Converting and Annotating Multilingual Sentences & Quotes – My Experience

Initially, I was very unsure about this task, because as someone who has focused on literature during their studies (for good reason), I am neither that good at linguistics, nor at programming or coding. While it seemed an intriguing task, there was also some apprehension on my part, looking at the Google Colab file for the first time. However, this was quickly overcome when we went through the steps one by one. I was curious to see how this program would deal with multilingual sentences, when it is based purely on English.

I chose to examine A Concise Chinese-English Dictionary for Lovers.
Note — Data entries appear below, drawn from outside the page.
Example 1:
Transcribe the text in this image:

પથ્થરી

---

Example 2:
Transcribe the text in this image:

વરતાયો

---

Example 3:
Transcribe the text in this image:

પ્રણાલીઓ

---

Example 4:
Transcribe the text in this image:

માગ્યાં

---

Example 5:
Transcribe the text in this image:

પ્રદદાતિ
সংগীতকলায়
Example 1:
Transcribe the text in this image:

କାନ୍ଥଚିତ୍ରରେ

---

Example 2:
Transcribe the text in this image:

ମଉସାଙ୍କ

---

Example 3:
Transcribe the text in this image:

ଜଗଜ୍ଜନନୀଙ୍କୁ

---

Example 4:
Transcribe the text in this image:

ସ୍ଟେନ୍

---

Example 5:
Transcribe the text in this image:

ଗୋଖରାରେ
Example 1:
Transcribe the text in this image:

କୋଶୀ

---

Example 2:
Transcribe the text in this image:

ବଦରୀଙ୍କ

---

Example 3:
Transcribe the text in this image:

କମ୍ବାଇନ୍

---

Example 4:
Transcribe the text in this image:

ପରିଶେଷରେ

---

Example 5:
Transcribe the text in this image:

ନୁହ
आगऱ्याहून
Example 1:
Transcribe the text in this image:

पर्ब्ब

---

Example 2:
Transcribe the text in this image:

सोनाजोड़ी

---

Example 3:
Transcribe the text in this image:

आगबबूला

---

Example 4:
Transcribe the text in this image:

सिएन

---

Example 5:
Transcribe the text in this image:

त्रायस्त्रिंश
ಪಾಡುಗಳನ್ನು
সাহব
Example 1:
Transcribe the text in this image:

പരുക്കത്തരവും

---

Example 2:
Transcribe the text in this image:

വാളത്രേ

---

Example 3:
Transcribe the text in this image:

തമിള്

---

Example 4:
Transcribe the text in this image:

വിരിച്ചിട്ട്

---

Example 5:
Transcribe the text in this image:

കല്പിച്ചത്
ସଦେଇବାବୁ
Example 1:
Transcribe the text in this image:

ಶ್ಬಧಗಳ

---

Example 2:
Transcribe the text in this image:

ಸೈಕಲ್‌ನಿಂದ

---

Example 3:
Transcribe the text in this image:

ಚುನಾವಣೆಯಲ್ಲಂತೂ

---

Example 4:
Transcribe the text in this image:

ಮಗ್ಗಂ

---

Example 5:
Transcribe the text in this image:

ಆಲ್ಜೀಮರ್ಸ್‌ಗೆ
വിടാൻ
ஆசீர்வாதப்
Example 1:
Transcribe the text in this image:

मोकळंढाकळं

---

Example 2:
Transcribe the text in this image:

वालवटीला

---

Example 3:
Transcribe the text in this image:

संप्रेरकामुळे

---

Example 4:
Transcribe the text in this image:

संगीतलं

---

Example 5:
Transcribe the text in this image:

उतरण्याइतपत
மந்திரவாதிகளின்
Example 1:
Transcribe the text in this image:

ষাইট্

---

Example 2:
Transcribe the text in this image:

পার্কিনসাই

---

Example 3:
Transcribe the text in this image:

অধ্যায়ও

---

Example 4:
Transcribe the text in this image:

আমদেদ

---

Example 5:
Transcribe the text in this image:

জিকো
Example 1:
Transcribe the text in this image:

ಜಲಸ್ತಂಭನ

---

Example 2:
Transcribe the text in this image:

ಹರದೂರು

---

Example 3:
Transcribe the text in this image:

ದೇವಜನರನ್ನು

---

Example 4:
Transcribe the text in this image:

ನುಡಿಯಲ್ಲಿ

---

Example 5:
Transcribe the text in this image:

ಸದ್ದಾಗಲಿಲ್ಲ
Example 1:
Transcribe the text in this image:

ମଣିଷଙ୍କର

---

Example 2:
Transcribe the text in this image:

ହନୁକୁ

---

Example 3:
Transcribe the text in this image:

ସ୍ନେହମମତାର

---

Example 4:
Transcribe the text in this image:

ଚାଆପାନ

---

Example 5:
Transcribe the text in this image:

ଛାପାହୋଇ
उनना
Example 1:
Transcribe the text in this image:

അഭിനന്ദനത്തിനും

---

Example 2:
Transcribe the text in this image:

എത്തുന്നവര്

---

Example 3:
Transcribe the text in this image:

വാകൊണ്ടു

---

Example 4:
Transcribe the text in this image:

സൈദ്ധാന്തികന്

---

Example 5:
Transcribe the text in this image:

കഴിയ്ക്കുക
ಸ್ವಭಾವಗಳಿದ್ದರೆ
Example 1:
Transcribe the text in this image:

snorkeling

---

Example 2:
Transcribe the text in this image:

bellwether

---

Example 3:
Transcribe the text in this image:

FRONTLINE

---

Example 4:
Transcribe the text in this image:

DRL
This book not only contains multilingual sentences as in a mixture of English and Chinese, it also contains grammatically incorrect English, as it is written from the point of view of the protagonist, who is learning English as the storyline progresses.

Because of this, I naturally ran into some issues. One of the sentences I chose to look at this one: „Chinese we say shi yue huai tai (十月怀胎). It means giving the birth after ten months pregnant.“
When it came to the POS tagging, not only did it categorise all of the pinyin Chinese words in the sentence as proper nouns, it also counted the Hànzì as one word, instead of a whole sentence.
In addition to this, the word „Chinese“ was categorised as an adjective, since spaCy is incapable of recognising that it is meant as a noun, since the sentence is not grammatically correct.

It was definitely interesting to see, what the program made of the example sentences from A Concise Chinese-English Dictionary for Lovers, and even though I am still in the process of getting the hang of tokenisation and dependencies, I am interested to see what we do next.